When having large numbers of data the time difference is hugh.
Has nothing to do with the topic but somehow it fits the IF vs WHILE.
Public Class Form1
Private Sub Button1_Click(sender As Object, e As EventArgs) Handles Button1.Click
Dim watch As New Stopwatch
Dim i As Integer = 0
For loops As Integer = 0 To 100000000
watch.Start()
If True Then
i += 1
End If
watch.Stop()
Next
MessageBox.Show(watch.ElapsedMilliseconds) ' 2740
End Sub
Private Sub Button2_Click(sender As Object, e As EventArgs) Handles Button2.Click
Dim watch As New Stopwatch
Dim loops As Integer = 0
watch.Start()
While loops < 100000000
loops += 1
End While
watch.Stop()
MessageBox.Show(watch.ElapsedMilliseconds) ' 300
End Sub
End Class
Upvotes: 0
Reputation: 41486
The more traditional way of writing that loop would be:
for row_index, row in enumerate(csv.DictReader(items_file, dialect='excel', delimiter='\t')):
if (row_index >= 200):
break
rows.append(row)
As soon as the row counter hits 200, we bail out of the loop.
To use a while
loop instead of a for
loop (note that, as a looping construct, while
is an alternative to for
rather than to if
) it is necessary to step through the iterator manually:
itr = enumerate(csv.DictReader(items_file, dialect='excel', delimiter='\t'))
row_index = -1
while row_index < 199:
try:
row_index, row = next(itr) # Python 3. Use itr.next() in Python 2
except StopIteration:
break # Ran out of data
rows.append(row)
All that said, there's actually a superior alternative to both of these options available in the itertools
module:
from itertools import islice
itr = csv.DictReader(items_file, dialect='excel', delimiter='\t')
rows = list(islice(itr, 200))
Upvotes: 3
Reputation: 64137
They are not equivalent because in your while loop, it has the condition of row_index < 200
, which will never be false because row_index
will never change while you are in that loop.
This is why you are getting a memory conditional because you are probably running into an infinite loop.
You are essentially saying:
Psuedo Code:
stay in block one as long as row_index < 200:
block_one:
rows.append(row)
goto block_one
You can see that row_index will never change, thus you are going to be in block_one forever.

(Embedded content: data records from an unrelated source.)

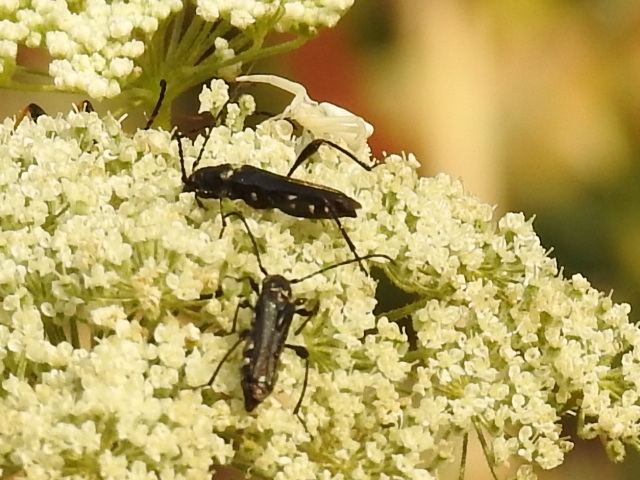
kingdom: Animalia
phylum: Arthropoda
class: Insecta
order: Coleoptera
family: Cerambycidae
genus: Stenopterus
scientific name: Stenopterus ater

Whereas the if statement has the following psuedo code:
if row_index < 200 goto block_one otherwise break:
block_one:
rows.append(row)
You can see that block_one
is not going back to itself, like you see in the while loop.
Upvotes: 6
Reputation: 178
They can't be equivalent because in your first code, only one loop is iterating (the for loop) which checks the if-else statements at each iteration of row_index. In your second code, the while loop is a nested loop in which the condition isn't being reached (since there is nothing iterating the row_index). that makes it go into an infinite loop, there by giving the memory error.
Upvotes: 0
Reputation: 134581
In the second case you're stuck forever in the while
loop appending the same row over and over...
Upvotes: 0